The dynamic Tourism Minister, Renuka Chowdhury, has several new schemes to attract visitors from abroad, but many of her ideas cannot be put into operation because of the lack of cooperation from other ministries, which are responsible for the infrastructure.
The home ministry, in particular, which provides the manpower for the immigration desks and the security force for the airports, adopts a stick-in-the-mud approach.
For instance, the GoM headed by Arjun Singh on Tourism is yet to meet though it was set up in July simply because the home ministry is still dragging its feet.
In a bid to persuade the home ministry to cut down the red tape at the airport, Chowdhury even collected arrival forms from airports all over the world to demonstrate how easy the immigration questionnaire has become internationally. In contrast, foreigners arriving in India still have to fill out a long list of unnecessary questions, which Chowdhury points out, are more suitable for a marriage application rather than a simple visit to the country.
Chowdhury has hired private firms to train the staff at airports to adopt a more welcoming approach, beginning with a smile for each visitor. To demonstrate this point, the trainees were shown video clips of grim immigration officers at the entry points grumpily stamping passports.
No repeat performance
The MDMK chief, Vaiko, called on Prime Minister Manmohan Singh and Sonia Gandhi last week to register his protest over reports that the Ministry of External Affairs is preparing the draft of a new India-Sri Lanka joint accord. The last time an accord was signed was in 1987, and it triggered off a major LTTE offensive against India culminating in the assassination of Rajiv Gandhi. Vaiko believes that it is National Security Adviser J N Dixit, who, as high commissioner in Sri Lanka, was responsible for the earlier accord, is behind the present initiative as well.

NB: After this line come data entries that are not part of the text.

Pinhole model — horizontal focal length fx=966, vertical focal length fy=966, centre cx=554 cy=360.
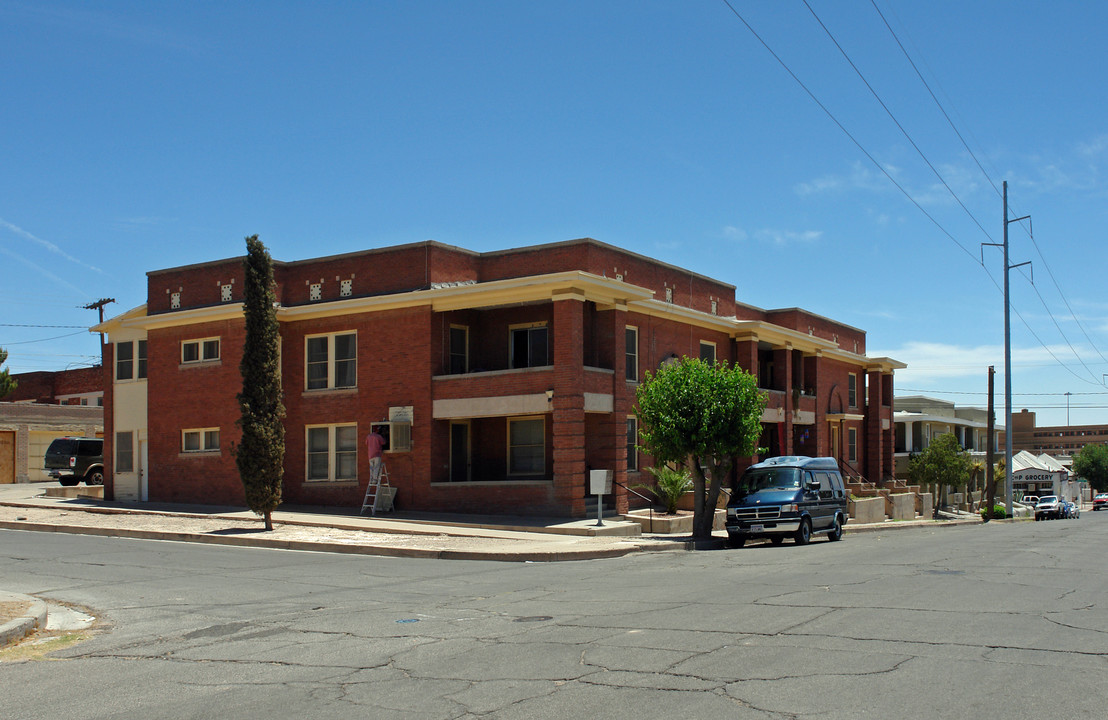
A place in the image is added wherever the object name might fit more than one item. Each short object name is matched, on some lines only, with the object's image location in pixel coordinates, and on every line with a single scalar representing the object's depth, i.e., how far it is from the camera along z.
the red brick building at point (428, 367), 26.34
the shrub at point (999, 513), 52.00
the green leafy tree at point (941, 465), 46.44
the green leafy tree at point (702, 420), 23.48
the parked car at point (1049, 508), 55.59
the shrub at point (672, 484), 27.69
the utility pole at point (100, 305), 64.94
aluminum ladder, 27.44
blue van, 23.08
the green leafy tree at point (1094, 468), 118.38
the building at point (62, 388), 60.84
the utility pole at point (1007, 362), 46.41
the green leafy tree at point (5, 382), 61.26
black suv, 39.19
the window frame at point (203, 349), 32.16
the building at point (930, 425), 56.22
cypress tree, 23.22
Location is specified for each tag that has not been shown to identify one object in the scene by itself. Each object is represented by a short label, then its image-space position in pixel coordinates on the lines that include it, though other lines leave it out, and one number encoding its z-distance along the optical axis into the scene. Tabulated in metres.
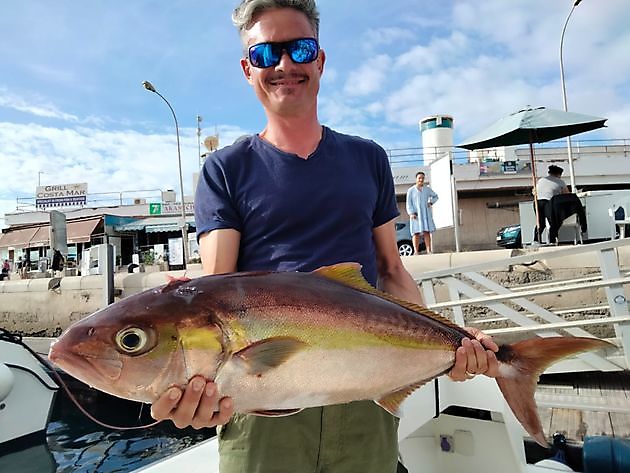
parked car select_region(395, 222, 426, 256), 16.53
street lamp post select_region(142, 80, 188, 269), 21.19
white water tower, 31.53
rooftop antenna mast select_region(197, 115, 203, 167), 33.62
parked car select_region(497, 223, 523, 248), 14.88
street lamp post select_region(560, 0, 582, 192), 17.97
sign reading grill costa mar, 46.22
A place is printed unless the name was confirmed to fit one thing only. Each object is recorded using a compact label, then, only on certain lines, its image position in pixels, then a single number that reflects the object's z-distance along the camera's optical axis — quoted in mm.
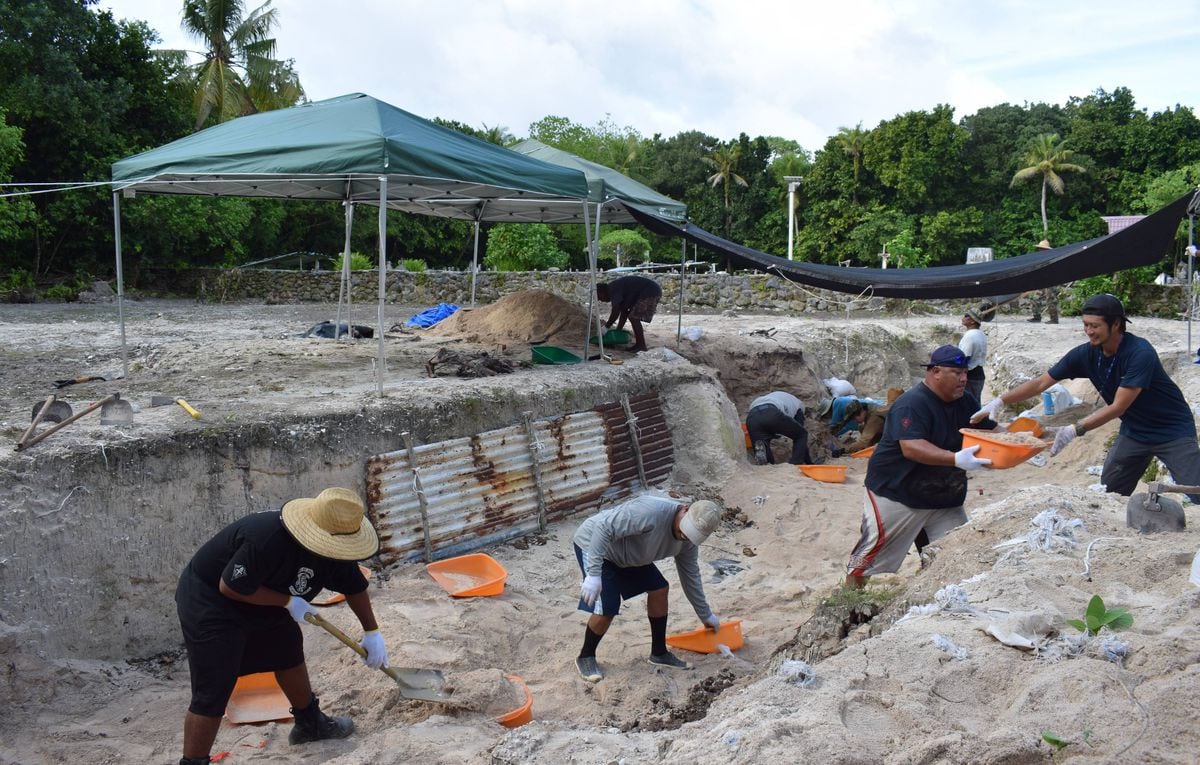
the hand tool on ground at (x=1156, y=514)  4074
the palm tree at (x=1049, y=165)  30250
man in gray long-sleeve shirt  4199
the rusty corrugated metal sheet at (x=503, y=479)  5777
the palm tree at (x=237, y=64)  23922
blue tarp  12487
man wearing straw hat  3258
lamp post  29156
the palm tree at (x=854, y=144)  32062
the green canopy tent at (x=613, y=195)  8305
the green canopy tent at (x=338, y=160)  6102
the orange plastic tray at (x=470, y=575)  5312
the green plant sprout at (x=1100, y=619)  3135
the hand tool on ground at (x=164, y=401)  5594
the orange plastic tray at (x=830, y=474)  8141
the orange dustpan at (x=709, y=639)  4695
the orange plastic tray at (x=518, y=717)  3818
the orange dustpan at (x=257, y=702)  3942
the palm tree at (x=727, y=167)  35625
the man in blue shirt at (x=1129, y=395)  4699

Vaiko warned that if India goes through with the agreement it would unnecessarily alienate all Tamils in Sri Lanka. He went back to Chennai satisfied that the two Congress leaders sympathised with his viewpoint.
Expert at face-lift
Haryana Chief Minister Om Prakash Chautala, who faces a tough Assembly election early next year, has hired retired Principal Information Officer Ram Mohan Rao to give him a face-lift in the media. Rao, in fact, is often hired for crisis management in media relations. On his retirement as PIO in 1992, he was put in charge of the media for Kashmir, a state which has a notorious reputation for human rights violations. A stint in Trinidad and Tobago was followed by his appointment as media adviser to the former Punjab Chief Minister, Prakash Singh Badal. Subsequently, he was called to restructure the Defence Ministry’s media handling in the wake of the Kargil war. George Fernandes, who took a hammering in the Tehelka affairs, inducted him as his personal media adviser when he returned as defence minister.
Kissa kursi ka
MDMK MP L Ganesan walked up to the front of the Lok Sabha to discuss a problem in his constituency with Home Minister Shivraj Patil. He sat down innocently on the seat next to Patil, not realising that he had committed a major protocol breach. RJD MP Raghunath Jha was the first to raise a hue and cry that an unknown MP was occupying the chair reserved exclusively for the PM, the first seat in the first row. Speaker Somnath Chatterjee tried to mollify tempers by terming the incident unfortunate. Ganesan who is a first-time MP took some seconds to realise that the MPs were all protesting against his behaviour before he beat a hasty retreat to his own seat.
Gained in translation
The bloomer in the BJP press note which referred to Sushma Swaraj as Sushma Gandhi was the handiwork of Sudheendra Kulkarni, the BJP’s star speech writer. Since the note was a criticism of the Congress’s extravagant media campaign felicitating Sonia Gandhi on her birthday, the faux pas was particularly embarrassing. Some BJP men complain privately that such goof-ups are bound to happen if Kulkarni, a workaholic, insists on being ghostwriter for both Vajpayee and Advani as well as drafting the party’s resolutions and preparing summaries of BJP meetings for the media. Besides, Kulkarni, a control freak, does not feel that anyone needs to check his copy.
A more serious concern is that Kulkarni sometimes adds to his draft ideas which do not emanate from those on whose behalf he does the ghostwriting. For instance, in Advani’s recent speech to the national executive, he used the term ‘‘instrument of the divine’’, which caused much comment. It seems Advani was not consulted in advance. Another Kulkarni expression which Advani used recently and puzzled many was the description of Karnataka as ‘‘a low hanging fruit’’. (Presumably he meant the southern state was ripe for picking by the BJP). On an earlier occasion, Advani wanted to emphasise the dangers of encouraging illegal migration in his speech, but he did not expect that his speechwriter would include the strong rider that this could herald the second Partition of the country. Kulkarni even wanted a line that the UPA’s National Advisory Council be abolished to be included in a press note. This observation was detected in time and removed when it was pointed out that the NAC was hardly the BJP’s concern.